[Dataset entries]
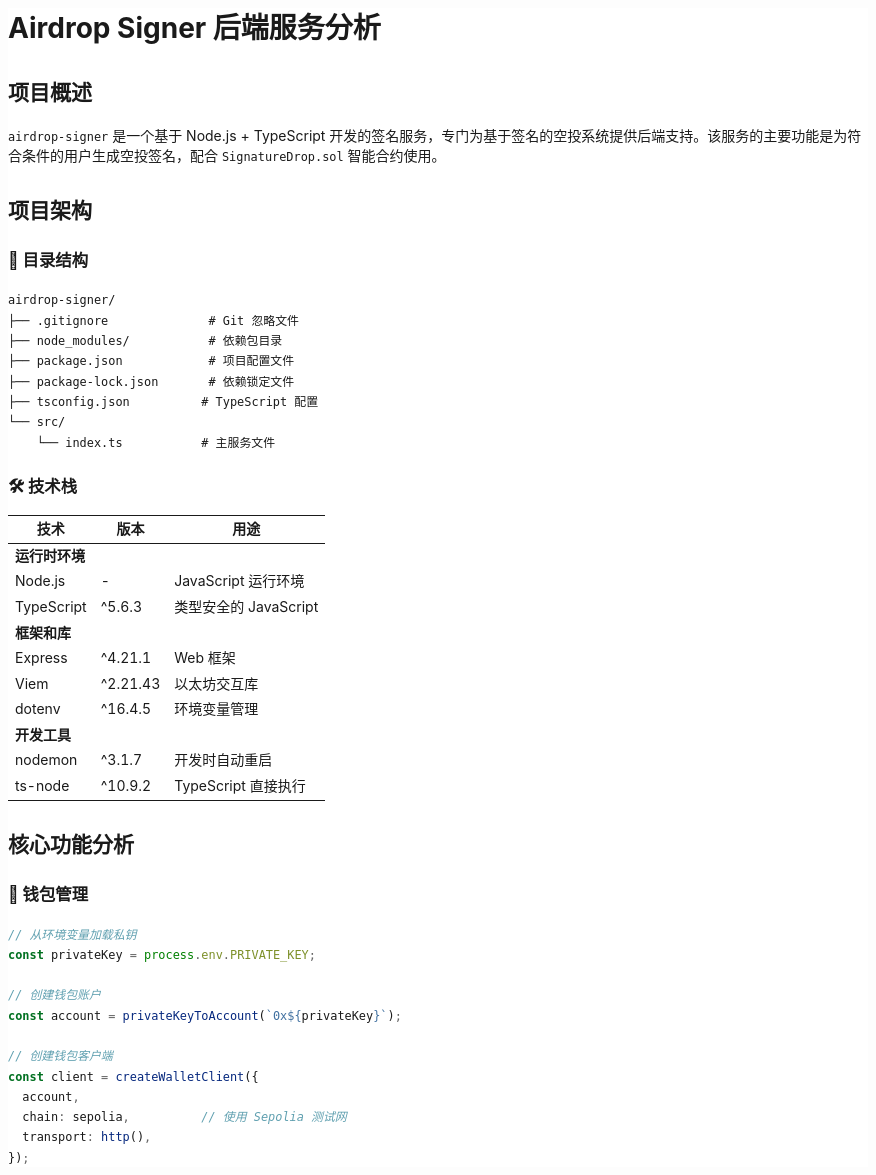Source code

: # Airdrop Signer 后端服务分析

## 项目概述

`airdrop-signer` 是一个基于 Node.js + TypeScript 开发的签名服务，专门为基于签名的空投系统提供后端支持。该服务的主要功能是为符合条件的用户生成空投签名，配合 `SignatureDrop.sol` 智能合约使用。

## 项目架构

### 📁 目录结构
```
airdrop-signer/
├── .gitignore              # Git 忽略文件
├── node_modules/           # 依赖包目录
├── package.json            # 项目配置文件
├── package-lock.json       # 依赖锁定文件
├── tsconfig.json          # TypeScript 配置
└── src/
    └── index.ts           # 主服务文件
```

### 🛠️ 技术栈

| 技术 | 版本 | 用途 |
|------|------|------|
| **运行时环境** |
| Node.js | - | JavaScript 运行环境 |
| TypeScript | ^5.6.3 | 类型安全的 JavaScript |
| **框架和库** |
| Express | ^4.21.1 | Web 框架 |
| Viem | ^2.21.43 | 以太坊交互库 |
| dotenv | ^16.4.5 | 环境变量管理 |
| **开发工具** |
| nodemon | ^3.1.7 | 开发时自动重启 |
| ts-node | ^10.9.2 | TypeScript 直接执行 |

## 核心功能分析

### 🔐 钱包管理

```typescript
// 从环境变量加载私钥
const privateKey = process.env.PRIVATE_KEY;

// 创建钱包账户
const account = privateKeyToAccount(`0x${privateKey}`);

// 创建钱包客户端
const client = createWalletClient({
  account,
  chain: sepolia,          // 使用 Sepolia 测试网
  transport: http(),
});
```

» WHAT THE TASK ASKS: Copy each line of the data above that holds "package".

» EXERCISE RESULT:
├── package.json            # 项目配置文件
├── package-lock.json       # 依赖锁定文件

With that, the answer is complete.